---- INFORMATION PROVIDED
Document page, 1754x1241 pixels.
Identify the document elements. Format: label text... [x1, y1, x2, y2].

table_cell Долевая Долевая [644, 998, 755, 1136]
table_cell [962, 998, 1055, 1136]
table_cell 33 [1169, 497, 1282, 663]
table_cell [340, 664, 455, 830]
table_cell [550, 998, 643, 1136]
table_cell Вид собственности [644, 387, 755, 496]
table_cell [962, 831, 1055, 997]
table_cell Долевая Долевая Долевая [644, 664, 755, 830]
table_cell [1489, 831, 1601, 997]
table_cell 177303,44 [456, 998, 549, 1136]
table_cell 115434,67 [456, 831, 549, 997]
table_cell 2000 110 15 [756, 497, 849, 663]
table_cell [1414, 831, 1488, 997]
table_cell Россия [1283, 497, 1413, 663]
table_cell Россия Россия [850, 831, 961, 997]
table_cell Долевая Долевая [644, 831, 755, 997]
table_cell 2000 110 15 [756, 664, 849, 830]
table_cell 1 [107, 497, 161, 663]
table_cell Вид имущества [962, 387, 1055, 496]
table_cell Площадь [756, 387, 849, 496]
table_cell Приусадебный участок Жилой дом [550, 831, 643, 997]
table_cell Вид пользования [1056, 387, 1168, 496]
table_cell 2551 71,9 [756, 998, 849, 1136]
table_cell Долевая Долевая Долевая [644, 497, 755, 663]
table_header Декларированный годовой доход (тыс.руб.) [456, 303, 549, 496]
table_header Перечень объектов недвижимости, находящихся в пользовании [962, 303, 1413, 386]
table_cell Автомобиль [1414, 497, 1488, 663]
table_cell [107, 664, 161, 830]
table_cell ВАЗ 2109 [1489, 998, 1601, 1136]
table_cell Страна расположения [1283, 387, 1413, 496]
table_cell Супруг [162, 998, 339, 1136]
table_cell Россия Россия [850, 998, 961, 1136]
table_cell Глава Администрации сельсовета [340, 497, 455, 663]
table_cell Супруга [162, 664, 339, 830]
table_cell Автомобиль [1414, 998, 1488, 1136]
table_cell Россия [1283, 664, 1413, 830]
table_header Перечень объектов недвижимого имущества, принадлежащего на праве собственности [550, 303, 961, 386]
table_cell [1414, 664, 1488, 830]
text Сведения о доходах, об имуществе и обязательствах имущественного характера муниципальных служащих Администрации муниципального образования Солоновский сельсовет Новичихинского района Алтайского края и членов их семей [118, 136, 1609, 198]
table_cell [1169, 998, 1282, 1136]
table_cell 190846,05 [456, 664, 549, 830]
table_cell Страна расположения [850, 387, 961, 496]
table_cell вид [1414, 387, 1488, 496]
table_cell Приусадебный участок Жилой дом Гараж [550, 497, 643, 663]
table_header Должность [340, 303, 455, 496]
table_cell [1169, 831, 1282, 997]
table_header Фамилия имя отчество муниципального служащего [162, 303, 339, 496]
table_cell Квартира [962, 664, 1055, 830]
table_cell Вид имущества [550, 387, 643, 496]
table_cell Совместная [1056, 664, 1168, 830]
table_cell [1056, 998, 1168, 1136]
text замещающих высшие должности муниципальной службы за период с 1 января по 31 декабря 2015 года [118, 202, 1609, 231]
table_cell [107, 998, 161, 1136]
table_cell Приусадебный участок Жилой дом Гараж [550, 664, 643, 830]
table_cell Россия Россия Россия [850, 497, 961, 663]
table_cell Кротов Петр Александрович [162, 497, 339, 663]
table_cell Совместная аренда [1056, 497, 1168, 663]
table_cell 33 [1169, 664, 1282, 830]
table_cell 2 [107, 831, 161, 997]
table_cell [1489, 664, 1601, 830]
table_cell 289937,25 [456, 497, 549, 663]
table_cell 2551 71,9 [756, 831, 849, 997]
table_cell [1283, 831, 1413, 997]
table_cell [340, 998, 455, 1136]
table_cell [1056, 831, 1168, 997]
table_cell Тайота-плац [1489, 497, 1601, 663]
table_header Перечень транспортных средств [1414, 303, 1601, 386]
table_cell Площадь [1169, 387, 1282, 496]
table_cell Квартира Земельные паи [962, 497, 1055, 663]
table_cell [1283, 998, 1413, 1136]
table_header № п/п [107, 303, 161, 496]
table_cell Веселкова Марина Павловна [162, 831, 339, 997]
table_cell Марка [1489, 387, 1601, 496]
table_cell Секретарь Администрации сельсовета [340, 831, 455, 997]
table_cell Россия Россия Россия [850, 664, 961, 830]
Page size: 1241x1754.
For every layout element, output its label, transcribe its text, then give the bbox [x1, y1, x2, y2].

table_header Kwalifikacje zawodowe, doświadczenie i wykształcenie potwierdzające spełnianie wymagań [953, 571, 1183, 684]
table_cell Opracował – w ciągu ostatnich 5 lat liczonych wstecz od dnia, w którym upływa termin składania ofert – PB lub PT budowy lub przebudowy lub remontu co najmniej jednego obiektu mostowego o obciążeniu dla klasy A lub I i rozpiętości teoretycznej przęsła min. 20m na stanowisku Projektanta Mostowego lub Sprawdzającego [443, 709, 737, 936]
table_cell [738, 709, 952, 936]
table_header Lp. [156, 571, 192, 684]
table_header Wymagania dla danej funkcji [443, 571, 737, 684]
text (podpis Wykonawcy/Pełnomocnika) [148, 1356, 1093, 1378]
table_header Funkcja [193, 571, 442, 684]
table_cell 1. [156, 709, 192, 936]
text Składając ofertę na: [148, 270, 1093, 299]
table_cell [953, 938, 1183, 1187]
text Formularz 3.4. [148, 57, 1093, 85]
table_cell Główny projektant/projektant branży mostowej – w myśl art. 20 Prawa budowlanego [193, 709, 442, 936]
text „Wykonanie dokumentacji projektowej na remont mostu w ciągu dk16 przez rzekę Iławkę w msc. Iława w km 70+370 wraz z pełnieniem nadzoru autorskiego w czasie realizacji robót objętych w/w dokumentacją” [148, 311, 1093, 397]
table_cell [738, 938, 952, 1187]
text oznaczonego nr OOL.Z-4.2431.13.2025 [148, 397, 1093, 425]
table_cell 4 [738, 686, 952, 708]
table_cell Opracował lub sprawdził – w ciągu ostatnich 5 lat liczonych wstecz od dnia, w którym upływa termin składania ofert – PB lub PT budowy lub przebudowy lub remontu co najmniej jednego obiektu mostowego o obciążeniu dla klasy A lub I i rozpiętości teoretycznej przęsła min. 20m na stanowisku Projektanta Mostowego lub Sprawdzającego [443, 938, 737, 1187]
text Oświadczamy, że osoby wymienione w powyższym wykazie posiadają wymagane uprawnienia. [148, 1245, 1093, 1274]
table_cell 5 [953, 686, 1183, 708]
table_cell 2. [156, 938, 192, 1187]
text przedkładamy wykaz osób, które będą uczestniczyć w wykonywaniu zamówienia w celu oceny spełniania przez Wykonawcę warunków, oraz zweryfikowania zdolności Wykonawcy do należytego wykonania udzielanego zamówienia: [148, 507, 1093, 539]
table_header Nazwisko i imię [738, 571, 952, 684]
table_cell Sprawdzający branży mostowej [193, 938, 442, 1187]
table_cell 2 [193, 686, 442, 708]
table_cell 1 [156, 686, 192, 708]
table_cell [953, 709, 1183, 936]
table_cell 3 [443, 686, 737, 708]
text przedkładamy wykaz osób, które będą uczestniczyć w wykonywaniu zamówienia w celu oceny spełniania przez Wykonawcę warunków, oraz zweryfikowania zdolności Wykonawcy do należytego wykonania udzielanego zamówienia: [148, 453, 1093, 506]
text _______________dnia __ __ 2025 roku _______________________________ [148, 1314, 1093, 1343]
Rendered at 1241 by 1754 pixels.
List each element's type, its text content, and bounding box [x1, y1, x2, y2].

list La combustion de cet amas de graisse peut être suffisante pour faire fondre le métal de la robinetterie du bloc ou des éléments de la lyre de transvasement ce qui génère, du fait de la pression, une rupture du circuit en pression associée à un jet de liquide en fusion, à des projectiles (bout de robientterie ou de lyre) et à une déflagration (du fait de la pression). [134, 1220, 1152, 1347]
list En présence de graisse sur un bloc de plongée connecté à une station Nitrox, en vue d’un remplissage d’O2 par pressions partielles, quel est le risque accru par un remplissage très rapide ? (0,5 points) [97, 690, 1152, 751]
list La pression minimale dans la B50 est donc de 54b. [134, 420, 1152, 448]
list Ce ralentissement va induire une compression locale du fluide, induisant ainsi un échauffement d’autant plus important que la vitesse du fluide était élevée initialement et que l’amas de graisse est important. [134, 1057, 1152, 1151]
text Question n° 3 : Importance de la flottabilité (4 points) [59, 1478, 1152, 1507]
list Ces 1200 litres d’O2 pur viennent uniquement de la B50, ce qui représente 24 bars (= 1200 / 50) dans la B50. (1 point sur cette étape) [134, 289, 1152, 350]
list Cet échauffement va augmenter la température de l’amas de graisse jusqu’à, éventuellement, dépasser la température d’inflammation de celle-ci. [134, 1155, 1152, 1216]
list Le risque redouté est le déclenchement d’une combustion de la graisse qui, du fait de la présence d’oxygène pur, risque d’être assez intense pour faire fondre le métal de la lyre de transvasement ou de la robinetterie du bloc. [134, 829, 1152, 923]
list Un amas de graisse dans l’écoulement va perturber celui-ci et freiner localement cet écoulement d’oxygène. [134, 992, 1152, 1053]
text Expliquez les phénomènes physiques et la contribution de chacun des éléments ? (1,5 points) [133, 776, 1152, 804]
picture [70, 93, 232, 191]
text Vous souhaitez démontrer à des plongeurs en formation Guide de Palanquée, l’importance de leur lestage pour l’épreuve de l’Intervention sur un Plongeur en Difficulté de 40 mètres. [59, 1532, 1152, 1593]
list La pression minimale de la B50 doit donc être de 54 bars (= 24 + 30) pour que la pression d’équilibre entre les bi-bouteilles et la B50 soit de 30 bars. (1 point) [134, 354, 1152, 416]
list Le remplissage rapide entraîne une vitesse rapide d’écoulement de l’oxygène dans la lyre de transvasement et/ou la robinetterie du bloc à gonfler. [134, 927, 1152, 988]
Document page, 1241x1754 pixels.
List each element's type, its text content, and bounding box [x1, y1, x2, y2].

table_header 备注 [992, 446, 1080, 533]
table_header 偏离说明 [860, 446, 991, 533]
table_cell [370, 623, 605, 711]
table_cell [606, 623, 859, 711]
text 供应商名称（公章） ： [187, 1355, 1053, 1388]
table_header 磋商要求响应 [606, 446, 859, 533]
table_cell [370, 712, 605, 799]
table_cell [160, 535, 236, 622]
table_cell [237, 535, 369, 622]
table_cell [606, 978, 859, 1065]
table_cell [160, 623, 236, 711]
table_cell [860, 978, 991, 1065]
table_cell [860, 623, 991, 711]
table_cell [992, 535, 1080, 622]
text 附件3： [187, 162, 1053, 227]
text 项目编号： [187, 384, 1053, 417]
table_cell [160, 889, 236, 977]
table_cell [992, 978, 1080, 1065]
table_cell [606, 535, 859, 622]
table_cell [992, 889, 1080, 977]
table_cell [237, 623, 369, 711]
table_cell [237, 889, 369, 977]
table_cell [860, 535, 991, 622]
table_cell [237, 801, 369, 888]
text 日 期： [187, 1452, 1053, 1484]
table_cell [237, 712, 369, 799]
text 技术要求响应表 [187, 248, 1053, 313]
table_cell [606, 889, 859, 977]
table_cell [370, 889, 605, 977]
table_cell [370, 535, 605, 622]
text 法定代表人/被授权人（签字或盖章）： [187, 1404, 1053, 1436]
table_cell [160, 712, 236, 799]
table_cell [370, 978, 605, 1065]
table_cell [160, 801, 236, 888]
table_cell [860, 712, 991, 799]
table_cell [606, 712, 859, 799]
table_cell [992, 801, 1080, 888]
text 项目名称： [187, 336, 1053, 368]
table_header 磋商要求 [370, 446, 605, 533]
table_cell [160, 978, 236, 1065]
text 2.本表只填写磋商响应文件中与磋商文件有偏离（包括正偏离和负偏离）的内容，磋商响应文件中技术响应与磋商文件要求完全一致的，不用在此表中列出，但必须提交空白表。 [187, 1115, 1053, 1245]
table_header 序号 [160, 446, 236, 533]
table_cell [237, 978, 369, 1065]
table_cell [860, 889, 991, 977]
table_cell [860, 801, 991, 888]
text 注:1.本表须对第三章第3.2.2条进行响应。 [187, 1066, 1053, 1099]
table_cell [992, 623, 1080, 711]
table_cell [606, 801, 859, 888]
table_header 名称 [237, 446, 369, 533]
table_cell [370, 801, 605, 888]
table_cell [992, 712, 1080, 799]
--------
--- REQUEST ---
Where the word "Страна" appears in a line of the entries, copy that line.

--- WRITTEN RESPONSE ---
table_cell Страна расположения [1283, 387, 1413, 496]
table_cell Страна расположения [850, 387, 961, 496]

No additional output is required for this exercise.